EXERCISE DIRECTIONS
Would you print the listing that follows exactly, but without its pictures?

DATA SHOWN
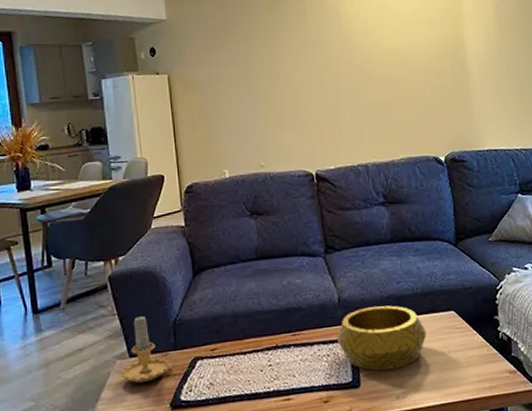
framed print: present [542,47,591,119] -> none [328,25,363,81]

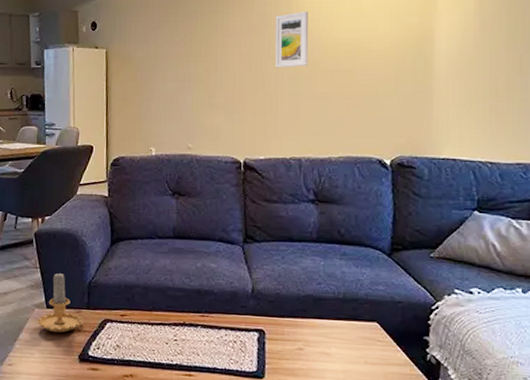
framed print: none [328,25,363,81] -> present [274,10,309,68]
decorative bowl: present [337,305,427,371] -> none [246,302,343,369]

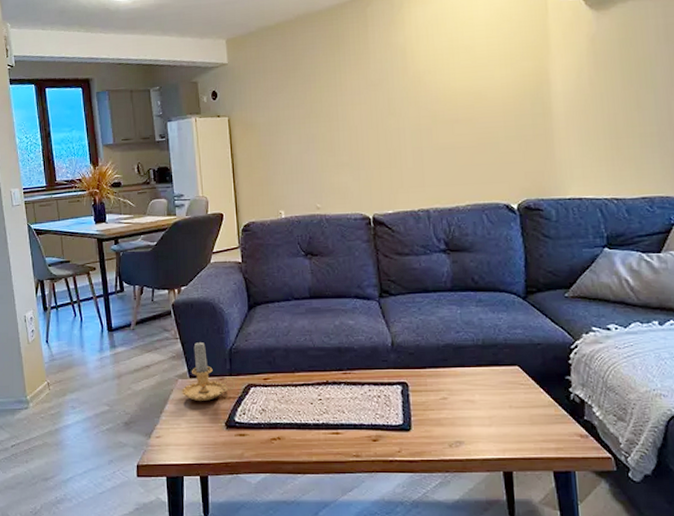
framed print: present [274,10,309,68] -> none [392,64,429,123]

EXERCISE SOLUTION
framed print: present [542,47,591,119] -> none [328,25,363,81]

framed print: none [328,25,363,81] -> present [274,10,309,68]
decorative bowl: present [337,305,427,371] -> none [246,302,343,369]

framed print: present [274,10,309,68] -> none [392,64,429,123]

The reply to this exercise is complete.